ニューヨークを拠点にするメンズウェア「コウザブロウ」は20~21年秋冬向けで、黒をベースにしたコレクションを揃えた。
「僕は西洋と東洋の架け橋でありたいし、NYで企画し、日本で生産するグローバルな活動を今後も続けていくうえで、ビジネスの基盤を強くする必要があると思った」と、デザイナーの赤坂公三郎。展示会は取引先の多いNYと東京の2拠点にし、パリでの開催を見送った。自身の内面に向き合い、新作はアイテムを増やしてブランドの世界を見せるのではなく、限定したモデルを作ることに集中した。
アートワークとして取り組むTシャツやパーカのプリント柄は、重力で吸い込まれるブラックホールに見立て、コウザブロウの英文字を渦巻き状に施す。コットンツイルのジャケットやコートには、曼荼羅のような円モチーフの中央で公三郎の三を1本の線が貫く柄を、サイドや背中にプリントしている。

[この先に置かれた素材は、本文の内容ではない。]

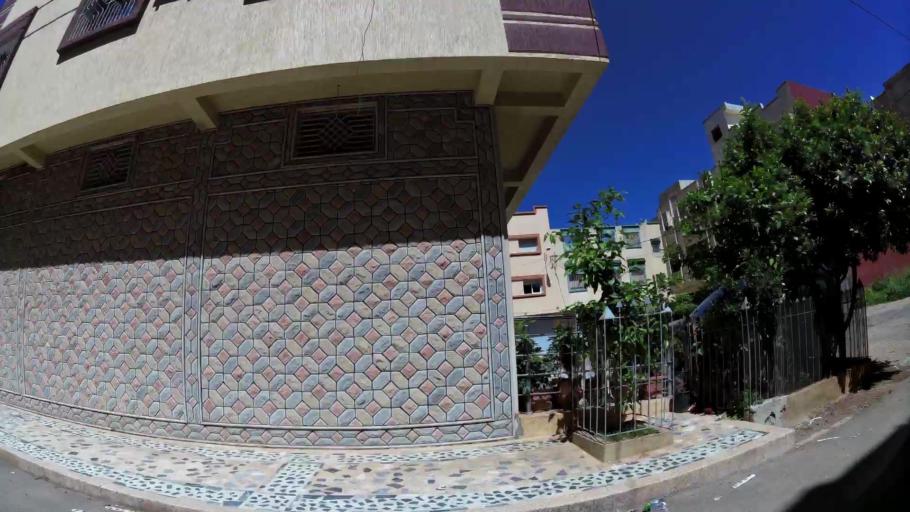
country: MA
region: Meknes-Tafilalet
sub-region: Meknes
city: Meknes
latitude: 33.8985
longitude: -5.5815
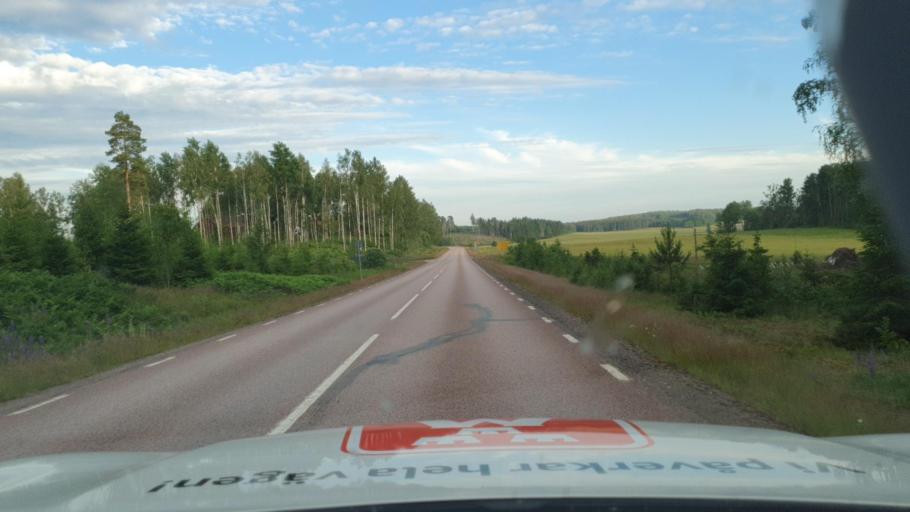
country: SE
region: Vaermland
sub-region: Karlstads Kommun
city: Molkom
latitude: 59.4747
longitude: 13.8083
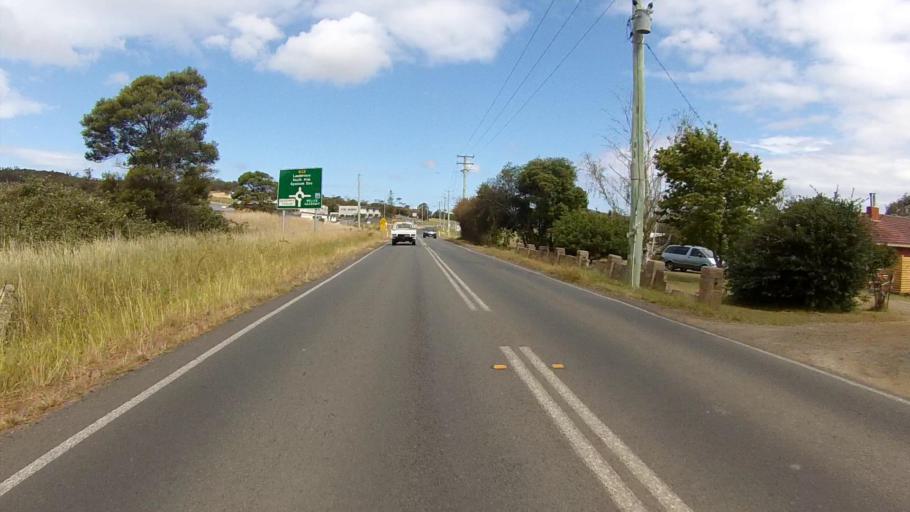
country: AU
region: Tasmania
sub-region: Clarence
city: Rokeby
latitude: -42.9047
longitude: 147.4527
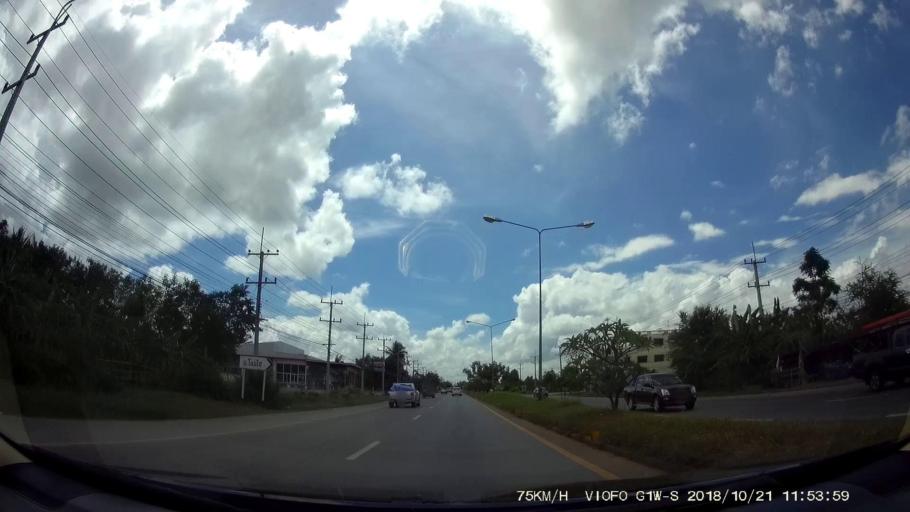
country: TH
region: Chaiyaphum
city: Chatturat
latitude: 15.5896
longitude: 101.9035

目を引くのは、工業用の空圧ステープルでつないだメルトンのコートやジャケット。金継ぎで修繕した日本の古い器を見て、金具で留める手法を応用した。「割れたものを直せるってかっこいいし、若い人にも響くんじゃないかと思った」という。テーラーメイドの作りで、カットした布と布を金具でしっかりとつなぎ合わせ、ダークなエレガンスをモダンに見せた。